### What the exercise asks
Copy the stretch of the listing below from the line containing "locality: Conway. Wet river bottom." through the line containing "order: Polypodiales", reproducing each line unchanged.

### Working data
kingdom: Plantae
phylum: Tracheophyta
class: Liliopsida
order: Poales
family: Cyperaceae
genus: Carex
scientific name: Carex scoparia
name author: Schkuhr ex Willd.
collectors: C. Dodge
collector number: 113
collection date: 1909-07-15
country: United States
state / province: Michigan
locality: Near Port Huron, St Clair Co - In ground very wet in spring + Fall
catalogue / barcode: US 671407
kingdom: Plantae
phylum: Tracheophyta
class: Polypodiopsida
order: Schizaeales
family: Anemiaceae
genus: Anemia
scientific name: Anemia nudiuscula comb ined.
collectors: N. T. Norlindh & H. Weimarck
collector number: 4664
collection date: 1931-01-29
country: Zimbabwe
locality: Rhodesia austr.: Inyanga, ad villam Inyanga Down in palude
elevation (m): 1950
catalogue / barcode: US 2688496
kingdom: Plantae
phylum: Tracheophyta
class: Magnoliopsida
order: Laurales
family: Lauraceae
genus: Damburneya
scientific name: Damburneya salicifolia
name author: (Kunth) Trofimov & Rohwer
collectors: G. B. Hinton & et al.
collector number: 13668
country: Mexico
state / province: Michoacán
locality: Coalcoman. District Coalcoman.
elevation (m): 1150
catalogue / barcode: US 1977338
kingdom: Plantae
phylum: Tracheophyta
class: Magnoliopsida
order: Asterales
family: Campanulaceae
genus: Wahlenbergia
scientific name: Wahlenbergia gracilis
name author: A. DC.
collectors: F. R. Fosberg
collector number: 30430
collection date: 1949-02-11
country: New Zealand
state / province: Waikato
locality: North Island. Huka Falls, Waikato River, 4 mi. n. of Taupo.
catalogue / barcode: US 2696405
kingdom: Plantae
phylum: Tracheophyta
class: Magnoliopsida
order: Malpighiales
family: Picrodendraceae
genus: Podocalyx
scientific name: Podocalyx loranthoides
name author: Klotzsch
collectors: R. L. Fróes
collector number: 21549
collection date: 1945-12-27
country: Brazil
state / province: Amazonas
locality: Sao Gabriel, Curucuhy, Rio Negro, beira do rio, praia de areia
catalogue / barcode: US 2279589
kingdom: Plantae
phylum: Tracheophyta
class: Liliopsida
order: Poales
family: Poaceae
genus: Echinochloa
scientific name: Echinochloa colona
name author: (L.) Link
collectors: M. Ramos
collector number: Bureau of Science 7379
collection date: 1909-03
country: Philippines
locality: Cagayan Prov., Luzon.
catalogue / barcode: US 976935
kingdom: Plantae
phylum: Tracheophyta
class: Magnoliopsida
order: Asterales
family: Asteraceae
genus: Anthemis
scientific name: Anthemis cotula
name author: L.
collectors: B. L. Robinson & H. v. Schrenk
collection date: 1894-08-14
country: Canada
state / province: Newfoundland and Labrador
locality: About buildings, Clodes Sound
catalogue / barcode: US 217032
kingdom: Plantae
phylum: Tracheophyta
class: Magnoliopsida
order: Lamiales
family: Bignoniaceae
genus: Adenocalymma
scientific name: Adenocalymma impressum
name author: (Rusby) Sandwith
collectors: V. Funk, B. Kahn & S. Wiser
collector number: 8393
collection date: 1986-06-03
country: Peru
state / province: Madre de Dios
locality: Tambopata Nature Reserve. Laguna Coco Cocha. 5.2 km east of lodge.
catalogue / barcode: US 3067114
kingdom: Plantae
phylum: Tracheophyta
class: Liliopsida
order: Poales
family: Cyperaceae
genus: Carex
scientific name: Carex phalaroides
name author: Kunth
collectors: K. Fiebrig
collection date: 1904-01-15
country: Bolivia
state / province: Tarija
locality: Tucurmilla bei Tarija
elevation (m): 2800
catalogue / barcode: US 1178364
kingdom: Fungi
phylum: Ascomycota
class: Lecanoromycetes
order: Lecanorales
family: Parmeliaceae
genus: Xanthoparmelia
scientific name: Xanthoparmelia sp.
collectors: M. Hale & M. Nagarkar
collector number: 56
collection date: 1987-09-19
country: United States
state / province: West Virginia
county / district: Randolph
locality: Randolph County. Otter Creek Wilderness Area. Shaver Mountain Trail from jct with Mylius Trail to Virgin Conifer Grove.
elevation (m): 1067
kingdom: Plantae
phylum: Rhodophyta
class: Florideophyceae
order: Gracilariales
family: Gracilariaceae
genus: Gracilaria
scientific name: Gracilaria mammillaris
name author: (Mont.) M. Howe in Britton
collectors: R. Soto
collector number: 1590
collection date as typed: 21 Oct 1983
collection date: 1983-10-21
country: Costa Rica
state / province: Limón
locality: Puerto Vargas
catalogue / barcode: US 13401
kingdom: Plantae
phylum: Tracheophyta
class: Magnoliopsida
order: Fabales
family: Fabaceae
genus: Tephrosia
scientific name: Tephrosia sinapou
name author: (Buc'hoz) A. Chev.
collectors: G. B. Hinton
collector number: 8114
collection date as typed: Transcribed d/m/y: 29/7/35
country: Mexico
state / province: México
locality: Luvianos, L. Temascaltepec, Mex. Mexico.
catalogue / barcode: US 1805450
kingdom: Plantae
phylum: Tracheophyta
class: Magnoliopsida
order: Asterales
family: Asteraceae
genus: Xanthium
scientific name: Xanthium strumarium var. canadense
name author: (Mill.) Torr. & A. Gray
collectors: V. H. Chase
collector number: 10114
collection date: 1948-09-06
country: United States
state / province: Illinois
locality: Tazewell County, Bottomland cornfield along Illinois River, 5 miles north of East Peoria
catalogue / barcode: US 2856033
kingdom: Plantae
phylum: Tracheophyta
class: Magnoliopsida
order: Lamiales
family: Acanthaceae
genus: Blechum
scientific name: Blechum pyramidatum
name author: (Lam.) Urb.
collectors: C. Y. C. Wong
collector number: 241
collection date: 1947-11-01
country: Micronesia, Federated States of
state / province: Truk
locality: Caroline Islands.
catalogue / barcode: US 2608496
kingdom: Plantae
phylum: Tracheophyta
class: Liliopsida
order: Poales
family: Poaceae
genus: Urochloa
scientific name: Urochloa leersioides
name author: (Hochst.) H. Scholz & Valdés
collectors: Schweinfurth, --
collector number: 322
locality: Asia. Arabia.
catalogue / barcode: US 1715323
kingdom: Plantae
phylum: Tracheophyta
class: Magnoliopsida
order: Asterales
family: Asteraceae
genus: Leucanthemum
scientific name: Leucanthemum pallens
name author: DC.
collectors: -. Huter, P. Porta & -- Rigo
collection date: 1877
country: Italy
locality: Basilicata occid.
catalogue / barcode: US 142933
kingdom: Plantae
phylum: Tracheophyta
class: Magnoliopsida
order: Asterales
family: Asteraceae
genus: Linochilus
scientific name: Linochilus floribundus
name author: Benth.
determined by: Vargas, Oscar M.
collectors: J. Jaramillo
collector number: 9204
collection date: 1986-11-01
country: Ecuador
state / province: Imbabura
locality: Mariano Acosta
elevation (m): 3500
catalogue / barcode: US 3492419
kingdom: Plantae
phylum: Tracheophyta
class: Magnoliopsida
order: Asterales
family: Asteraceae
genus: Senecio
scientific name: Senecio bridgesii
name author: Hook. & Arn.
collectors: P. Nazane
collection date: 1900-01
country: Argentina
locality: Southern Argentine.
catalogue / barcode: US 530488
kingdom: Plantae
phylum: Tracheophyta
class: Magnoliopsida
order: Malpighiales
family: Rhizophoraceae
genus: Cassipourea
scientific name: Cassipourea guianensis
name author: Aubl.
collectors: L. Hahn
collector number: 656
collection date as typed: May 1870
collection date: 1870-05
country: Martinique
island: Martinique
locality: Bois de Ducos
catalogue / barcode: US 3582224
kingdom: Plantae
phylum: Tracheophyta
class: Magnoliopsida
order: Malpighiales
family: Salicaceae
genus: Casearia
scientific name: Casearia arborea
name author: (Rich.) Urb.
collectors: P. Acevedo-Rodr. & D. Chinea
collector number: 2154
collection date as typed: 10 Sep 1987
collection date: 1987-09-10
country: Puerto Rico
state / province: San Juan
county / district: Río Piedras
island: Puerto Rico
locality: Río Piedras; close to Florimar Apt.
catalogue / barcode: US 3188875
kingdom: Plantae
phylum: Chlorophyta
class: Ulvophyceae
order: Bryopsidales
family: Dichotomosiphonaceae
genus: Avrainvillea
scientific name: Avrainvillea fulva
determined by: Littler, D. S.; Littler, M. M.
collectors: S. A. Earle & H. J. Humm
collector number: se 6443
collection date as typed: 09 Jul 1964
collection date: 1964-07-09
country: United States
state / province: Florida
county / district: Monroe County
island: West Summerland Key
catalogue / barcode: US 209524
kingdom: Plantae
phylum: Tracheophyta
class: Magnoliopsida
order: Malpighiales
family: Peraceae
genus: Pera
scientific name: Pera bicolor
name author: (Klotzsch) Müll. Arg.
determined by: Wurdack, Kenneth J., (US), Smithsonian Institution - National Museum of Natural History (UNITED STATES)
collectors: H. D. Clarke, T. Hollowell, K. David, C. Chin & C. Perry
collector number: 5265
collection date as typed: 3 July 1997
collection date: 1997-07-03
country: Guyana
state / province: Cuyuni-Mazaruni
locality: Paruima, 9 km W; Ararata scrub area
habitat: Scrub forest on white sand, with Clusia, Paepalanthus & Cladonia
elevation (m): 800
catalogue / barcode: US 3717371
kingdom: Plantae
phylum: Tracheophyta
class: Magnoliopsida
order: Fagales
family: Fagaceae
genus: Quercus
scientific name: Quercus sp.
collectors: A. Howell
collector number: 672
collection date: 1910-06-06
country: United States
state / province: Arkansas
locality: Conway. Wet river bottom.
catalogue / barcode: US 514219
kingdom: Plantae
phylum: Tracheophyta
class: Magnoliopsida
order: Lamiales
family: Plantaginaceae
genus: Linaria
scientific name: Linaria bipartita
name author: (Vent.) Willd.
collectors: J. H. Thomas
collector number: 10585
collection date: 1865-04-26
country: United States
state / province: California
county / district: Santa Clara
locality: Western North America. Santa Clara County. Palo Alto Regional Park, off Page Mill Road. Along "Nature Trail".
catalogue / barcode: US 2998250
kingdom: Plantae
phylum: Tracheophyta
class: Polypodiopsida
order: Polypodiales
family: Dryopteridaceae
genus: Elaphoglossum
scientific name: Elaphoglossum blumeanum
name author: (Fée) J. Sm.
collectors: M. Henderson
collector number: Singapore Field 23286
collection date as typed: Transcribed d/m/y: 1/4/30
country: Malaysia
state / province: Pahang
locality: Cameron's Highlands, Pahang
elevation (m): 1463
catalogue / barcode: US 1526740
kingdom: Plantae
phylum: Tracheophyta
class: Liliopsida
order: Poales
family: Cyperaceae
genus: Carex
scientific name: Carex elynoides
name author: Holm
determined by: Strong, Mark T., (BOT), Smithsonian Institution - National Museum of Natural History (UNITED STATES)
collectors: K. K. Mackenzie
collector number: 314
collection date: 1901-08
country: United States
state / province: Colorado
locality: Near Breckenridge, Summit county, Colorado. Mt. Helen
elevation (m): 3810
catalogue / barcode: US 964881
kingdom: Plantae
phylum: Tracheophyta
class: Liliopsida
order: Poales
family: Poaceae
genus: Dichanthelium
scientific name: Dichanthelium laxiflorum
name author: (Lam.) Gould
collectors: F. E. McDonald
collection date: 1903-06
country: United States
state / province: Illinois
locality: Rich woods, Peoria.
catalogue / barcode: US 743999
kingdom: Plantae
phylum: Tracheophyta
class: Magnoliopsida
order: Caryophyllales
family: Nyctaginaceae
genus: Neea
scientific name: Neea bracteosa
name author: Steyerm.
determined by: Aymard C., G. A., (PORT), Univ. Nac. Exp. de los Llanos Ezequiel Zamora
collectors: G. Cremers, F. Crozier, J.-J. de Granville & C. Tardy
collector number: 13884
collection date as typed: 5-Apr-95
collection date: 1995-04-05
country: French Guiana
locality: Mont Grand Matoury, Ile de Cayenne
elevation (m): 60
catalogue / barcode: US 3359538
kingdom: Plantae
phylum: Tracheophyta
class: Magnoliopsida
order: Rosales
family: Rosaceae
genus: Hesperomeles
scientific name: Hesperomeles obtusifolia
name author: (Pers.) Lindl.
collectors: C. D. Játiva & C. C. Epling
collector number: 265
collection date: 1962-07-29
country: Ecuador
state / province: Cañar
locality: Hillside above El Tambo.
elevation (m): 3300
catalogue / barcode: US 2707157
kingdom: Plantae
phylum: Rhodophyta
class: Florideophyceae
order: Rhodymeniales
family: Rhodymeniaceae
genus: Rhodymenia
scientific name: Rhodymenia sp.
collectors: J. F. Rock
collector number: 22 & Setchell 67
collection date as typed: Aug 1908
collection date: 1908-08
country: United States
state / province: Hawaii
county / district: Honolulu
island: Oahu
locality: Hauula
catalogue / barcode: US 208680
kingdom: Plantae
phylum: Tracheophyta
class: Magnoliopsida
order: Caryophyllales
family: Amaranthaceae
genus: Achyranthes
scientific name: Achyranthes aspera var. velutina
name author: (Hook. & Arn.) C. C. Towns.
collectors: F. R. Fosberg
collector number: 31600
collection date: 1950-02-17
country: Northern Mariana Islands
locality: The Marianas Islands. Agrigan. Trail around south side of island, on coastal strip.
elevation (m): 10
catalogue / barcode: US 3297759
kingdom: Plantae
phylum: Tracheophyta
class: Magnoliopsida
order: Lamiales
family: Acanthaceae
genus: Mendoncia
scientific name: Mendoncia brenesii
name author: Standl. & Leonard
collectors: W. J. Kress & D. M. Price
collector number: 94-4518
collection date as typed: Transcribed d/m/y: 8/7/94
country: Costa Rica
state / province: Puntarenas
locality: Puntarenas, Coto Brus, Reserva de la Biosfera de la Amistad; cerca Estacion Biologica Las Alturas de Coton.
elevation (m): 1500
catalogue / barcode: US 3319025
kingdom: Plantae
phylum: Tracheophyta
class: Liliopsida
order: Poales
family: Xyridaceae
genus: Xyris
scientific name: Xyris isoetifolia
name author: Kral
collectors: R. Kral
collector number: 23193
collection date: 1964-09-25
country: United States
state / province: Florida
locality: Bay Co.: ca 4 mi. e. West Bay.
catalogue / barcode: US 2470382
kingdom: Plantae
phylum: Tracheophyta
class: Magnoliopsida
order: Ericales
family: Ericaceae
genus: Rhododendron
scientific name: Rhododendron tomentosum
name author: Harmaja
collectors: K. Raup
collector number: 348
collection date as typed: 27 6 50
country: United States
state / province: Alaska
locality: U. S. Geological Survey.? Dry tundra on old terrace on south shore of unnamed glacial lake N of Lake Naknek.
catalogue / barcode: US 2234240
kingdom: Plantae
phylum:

### Task output
locality: Conway. Wet river bottom.
catalogue / barcode: US 514219
kingdom: Plantae
phylum: Tracheophyta
class: Magnoliopsida
order: Lamiales
family: Plantaginaceae
genus: Linaria
scientific name: Linaria bipartita
name author: (Vent.) Willd.
collectors: J. H. Thomas
collector number: 10585
collection date: 1865-04-26
country: United States
state / province: California
county / district: Santa Clara
locality: Western North America. Santa Clara County. Palo Alto Regional Park, off Page Mill Road. Along "Nature Trail".
catalogue / barcode: US 2998250
kingdom: Plantae
phylum: Tracheophyta
class: Polypodiopsida
order: Polypodiales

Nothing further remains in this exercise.